* _TASK GOAL_
Copy every line of the records below word for word, leaving out the pictures.

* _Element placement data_
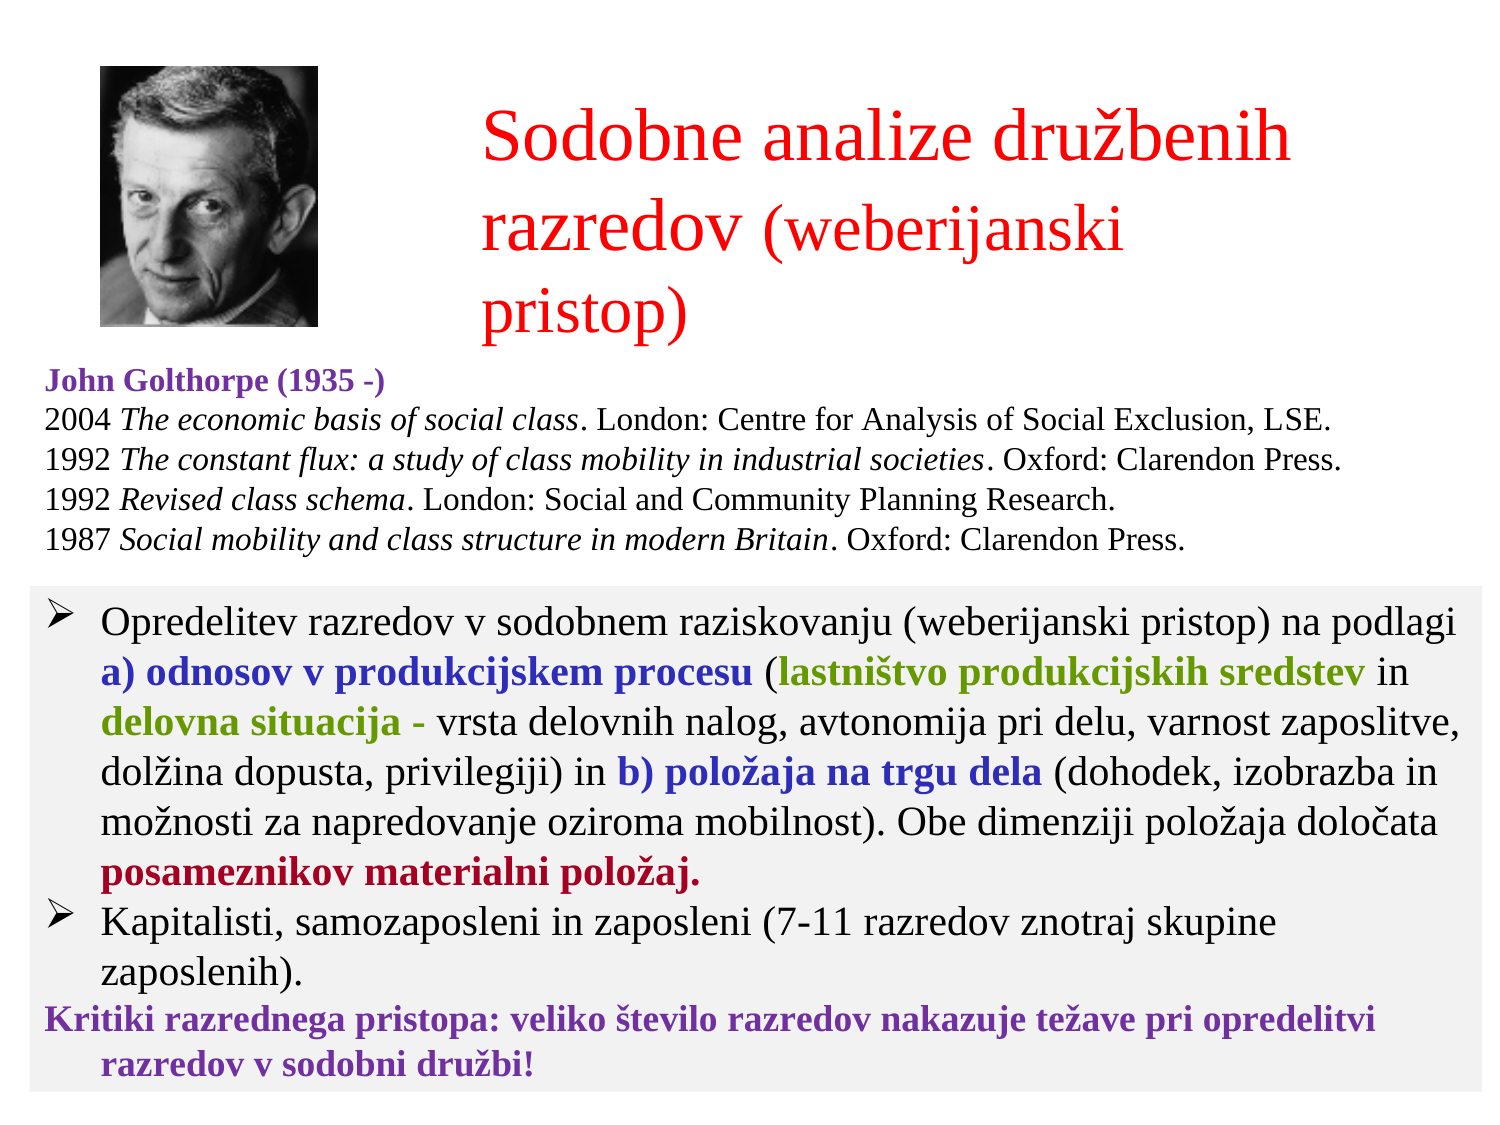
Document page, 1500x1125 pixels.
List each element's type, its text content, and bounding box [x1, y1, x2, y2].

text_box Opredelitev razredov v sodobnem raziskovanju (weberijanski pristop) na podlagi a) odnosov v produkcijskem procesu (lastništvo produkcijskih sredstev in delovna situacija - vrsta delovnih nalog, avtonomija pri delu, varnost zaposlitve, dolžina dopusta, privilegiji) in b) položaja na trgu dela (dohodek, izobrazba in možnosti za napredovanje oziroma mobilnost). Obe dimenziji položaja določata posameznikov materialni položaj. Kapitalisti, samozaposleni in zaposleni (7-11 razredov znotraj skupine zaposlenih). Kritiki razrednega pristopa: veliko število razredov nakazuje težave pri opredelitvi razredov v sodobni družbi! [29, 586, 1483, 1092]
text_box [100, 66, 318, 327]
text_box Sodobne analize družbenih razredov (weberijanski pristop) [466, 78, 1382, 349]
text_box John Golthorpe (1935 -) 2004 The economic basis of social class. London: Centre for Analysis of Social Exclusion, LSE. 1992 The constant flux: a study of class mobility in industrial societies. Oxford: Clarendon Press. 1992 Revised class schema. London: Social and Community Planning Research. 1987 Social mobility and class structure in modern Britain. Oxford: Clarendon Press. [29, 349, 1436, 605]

* _WORKED ANSWER_
Document page, 1500x1125 pixels.
List each element's type, its text content, and bounding box [x1, y1, x2, y2].

text_box Opredelitev razredov v sodobnem raziskovanju (weberijanski pristop) na podlagi a) odnosov v produkcijskem procesu (lastništvo produkcijskih sredstev in delovna situacija - vrsta delovnih nalog, avtonomija pri delu, varnost zaposlitve, dolžina dopusta, privilegiji) in b) položaja na trgu dela (dohodek, izobrazba in možnosti za napredovanje oziroma mobilnost). Obe dimenziji položaja določata posameznikov materialni položaj. Kapitalisti, samozaposleni in zaposleni (7-11 razredov znotraj skupine zaposlenih). Kritiki razrednega pristopa: veliko število razredov nakazuje težave pri opredelitvi razredov v sodobni družbi! [29, 586, 1483, 1092]
text_box [100, 66, 318, 327]
text_box Sodobne analize družbenih razredov (weberijanski pristop) [466, 78, 1382, 349]
text_box John Golthorpe (1935 -) 2004 The economic basis of social class. London: Centre for Analysis of Social Exclusion, LSE. 1992 The constant flux: a study of class mobility in industrial societies. Oxford: Clarendon Press. 1992 Revised class schema. London: Social and Community Planning Research. 1987 Social mobility and class structure in modern Britain. Oxford: Clarendon Press. [29, 349, 1436, 605]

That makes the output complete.